Until it was replaced by OPEC, it was the Texas Railroad Commission that rigged the world price for oil from the 1920s until the 1970s. A few years back, the wealthy Hunt brothers of Fort Worth actually tried to corner the global silver market. Jim Bowie must have congratulated Coronado in Hell.
A different breed
A minority of Texan leaders -- mostly from poor or middle-class backgrounds -- have shared a different vision. It is a vision of a high-tech, multi-racial Texas based on brainpower and meritocracy -- and not on resource extraction and inherited wealth. These visionary modernizers -- including Lyndon Johnson, Ross Perot and former National Security Agency director Bobby Ray Inman -- have sought to replace Saudi-style commodity capitalism with Japanese-style state capitalism.
The logic that they have employed has been similar to that of modernizers in many newly-industrializing countries.
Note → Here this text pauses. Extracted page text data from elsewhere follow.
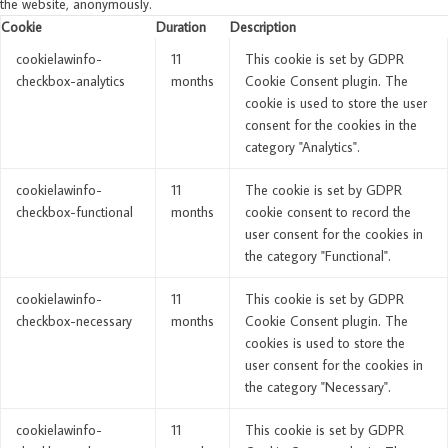
the website, anonymously.
Cookie
Duration
Description
cookielawinfo-
11
This cookie is set by GDPR
checkbox-analytics
months
Cookie Consent plugin. The
cookie is used to store the user
consent for the cookies in the
category "Analytics".
cookielawinfo-
11
The cookie is set by GDPR
checkbox-functional
months
cookie consent to record the
user consent for the cookies in
the category "Functional".
cookielawinfo-
11
This cookie is set by GDPR
checkbox-necessary
months
Cookie Consent plugin. The
cookies is used to store the
user consent for the cookies in
the category "Necessary".
cookielawinfo-
11
This cookie is set by GDPR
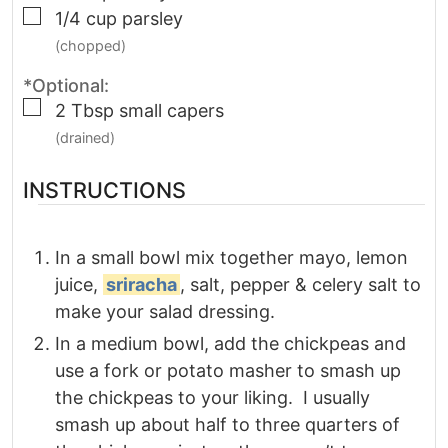
▢
1/4
cup
parsley
(chopped)
*Optional:
▢
2
Tbsp
small capers
(drained)
INSTRUCTIONS
In a small bowl mix together mayo, lemon
juice,
sriracha
, salt, pepper & celery salt to
make your salad dressing.
In a medium bowl, add the chickpeas and
use a fork or potato masher to smash up
the chickpeas to your liking. I usually
smash up about half to three quarters of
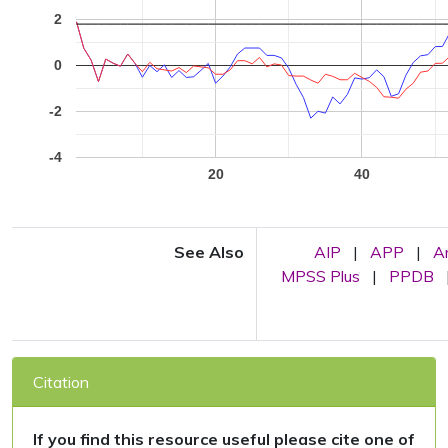
2
0
-2
-4
20
40
See Also
AIP
|
APP
|
A
MPSS Plus
|
PPDB
Citation
If you find this resource useful please cite one of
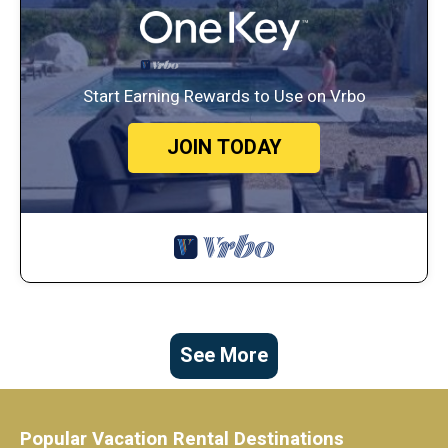
Start Earning Rewards to Use on Vrbo
JOIN TODAY
See More
Popular Vacation Rental Destinations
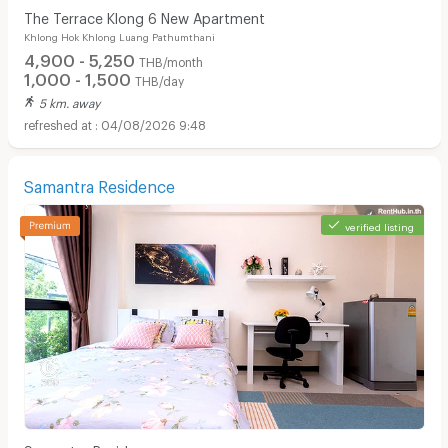
The Terrace Klong 6 New Apartment
Khlong Hok Khlong Luang Pathumthani
4,900 - 5,250
THB/month
1,000 - 1,500
THB/day
5 km. away
04/08/2026 9:48
Samantra Residence
verified listing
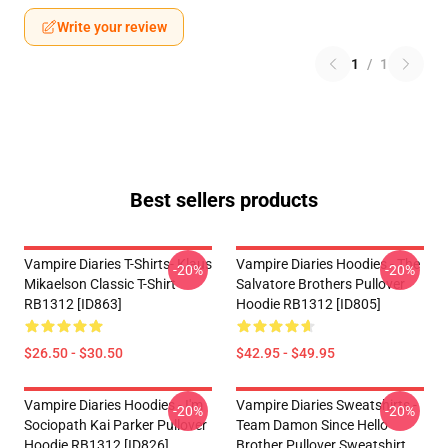
Write your review
1
/
1
Best sellers products
Vampire Diaries T-Shirts- Klaus
Vampire Diaries Hoodies - The
-20%
-20%
Mikaelson Classic T-Shirt
Salvatore Brothers Pullover
RB1312 [ID863]
Hoodie RB1312 [ID805]
$26.50 - $30.50
$42.95 - $49.95
Vampire Diaries Hoodies - I'm
Vampire Diaries Sweatshirts -
-20%
-20%
Sociopath Kai Parker Pullover
Team Damon Since Hello
Hoodie RB1312 [ID826]
Brother Pullover Sweatshirt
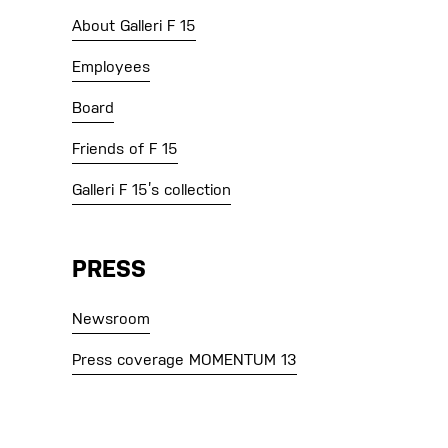
About Galleri F 15
Employees
Board
Friends of F 15
Galleri F 15’s collection
PRESS
Newsroom
Press coverage MOMENTUM 13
In such backward rural societies, the government must lead the way in technological modernization.
Thanks to Lyndon Johnson's influence in the U.S. Congress in the 1930s and 1940s, the federal government built the industrial infrastructure of Texas around hydroelectric power. It was a bold move that helped to turn poor farmers into a suburban middle class.
A military solution
In the 1980s and 1990s, Mr. Perot campaigned for higher educational standards in Texas, as Mr. Inman and others helped to transform Austin into today's "Silicon Hills" -- a high-tech government-university-private-sector research park.
As is the case in many third world countries, the middle-class modernizers such as Mr. Inman and Mr. Perot often have military backgrounds. In a society such as Texas -- in which a few rich families dominate the civilian economy -- the military is often the only institution that is meritocratic and open to fresh talent. Leftists and liberals, who reflexively equate the military with conservatism, have never figured this out.
The Texas civil war
This civil war between competing visions of a Saudi Texas and a Japanese Texas explains the epic struggle between the Bush dynasty and Mr. Perot in 1992 -- when Mr. Perot's run for president may have cost the senior Bush his job as President of the United States.
The Bush family stood for oil wells and cheap labor on farms and ranches. On the other hand, Mr. Perot stood for computers and air-conditioned office parks. He viewed the Bush family as upper-class parasites enriching themselves through the exploitation of natural resources.
And George W. Bush? Like the father from whom he inherited the White House, "Dubya" is a product of commodity-exporting third world Texas -- and not high-tech first world Texas. He plays the pre-modern country gentleman on his vast hacienda near rural, pious Crawford.
Bush also avoids Austin -- a city which has been over-run by brainy scientists, engineers and entrepreneurs from East Asia and South Asia who do not share the Southern disdain for hard work and creative thought. In fact, Austin's most prominent high-tech business leader, Michael Dell, is Jewish.
The heart of Bush country
The diverse and cosmopolitan world of computers and biotech is as much a puzzlement to the Bush dynasty as it is to their friends in the Saudi royal family. Indeed, both families have similarly used oil revenues to keep social liberalism and secularism at bay.
What's the analytical conclusion of all this? Combine primitive Saudi-style oil-patch economics with primitive West Bank settler-type religion, and you have the milieu from which George W. Bush emerged -- and in which he feels most at home.
As fate would have it, at the beginning of the 20th-century -- thanks to rural over-representation in the U.S. electoral college -- leadership of the most advanced technological economy and the leading liberal society on earth has fallen to a reactionary politician.
This U.S. President hails from a pre-modern religious subculture, rooted in a backward region -- and dependent upon a primitive extractive economy. In siding uncritically with God's chosen people in the Holy Land and hoping to use military force to try to control as much mineral-rich territory as possible, George W. Bush has been acting like a man of his century -- the 17th century.